> DIRECTIONS FOR THIS TASK:
Count the lines in the records below that contain the string "Year". Reply with only that number.

> Stored items:
——

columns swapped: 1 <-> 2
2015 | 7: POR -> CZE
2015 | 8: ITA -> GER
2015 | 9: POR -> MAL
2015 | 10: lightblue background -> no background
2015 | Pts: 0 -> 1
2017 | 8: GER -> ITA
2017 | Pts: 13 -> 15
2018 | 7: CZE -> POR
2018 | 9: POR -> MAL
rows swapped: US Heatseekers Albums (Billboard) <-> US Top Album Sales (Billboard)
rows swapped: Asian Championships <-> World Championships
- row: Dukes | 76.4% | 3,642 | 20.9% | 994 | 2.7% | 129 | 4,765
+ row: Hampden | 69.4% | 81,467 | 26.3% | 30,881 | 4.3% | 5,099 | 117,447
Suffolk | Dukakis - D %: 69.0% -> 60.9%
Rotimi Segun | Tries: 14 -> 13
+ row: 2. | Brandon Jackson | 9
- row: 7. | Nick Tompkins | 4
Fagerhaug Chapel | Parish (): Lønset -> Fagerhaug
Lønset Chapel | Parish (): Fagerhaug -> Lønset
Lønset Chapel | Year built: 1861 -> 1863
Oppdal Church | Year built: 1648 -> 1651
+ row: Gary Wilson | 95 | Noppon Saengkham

——

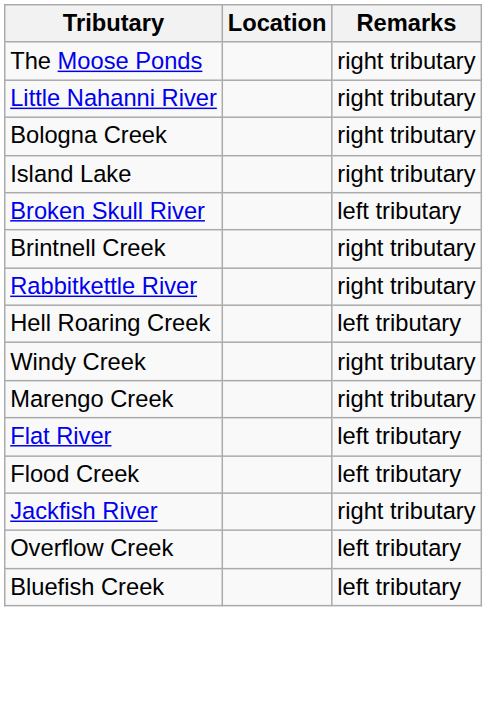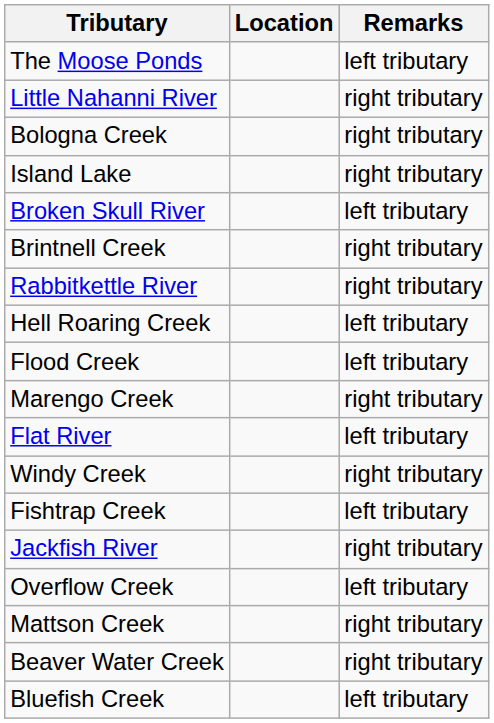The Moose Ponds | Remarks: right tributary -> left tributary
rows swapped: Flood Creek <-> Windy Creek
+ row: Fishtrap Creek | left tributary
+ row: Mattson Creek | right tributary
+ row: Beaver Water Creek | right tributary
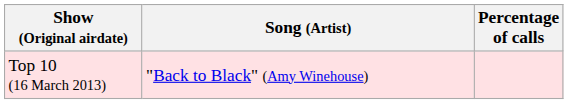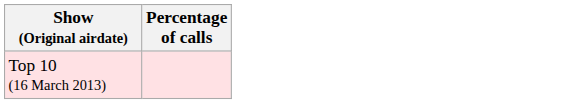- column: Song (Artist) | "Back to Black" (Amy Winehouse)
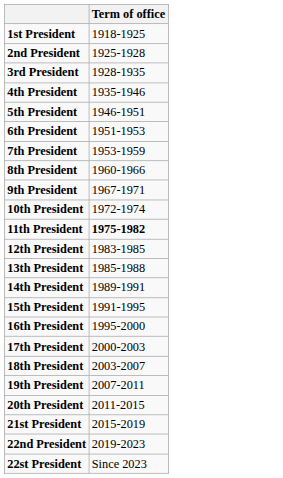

——

> ANSWER TO THIS EXERCISE:
2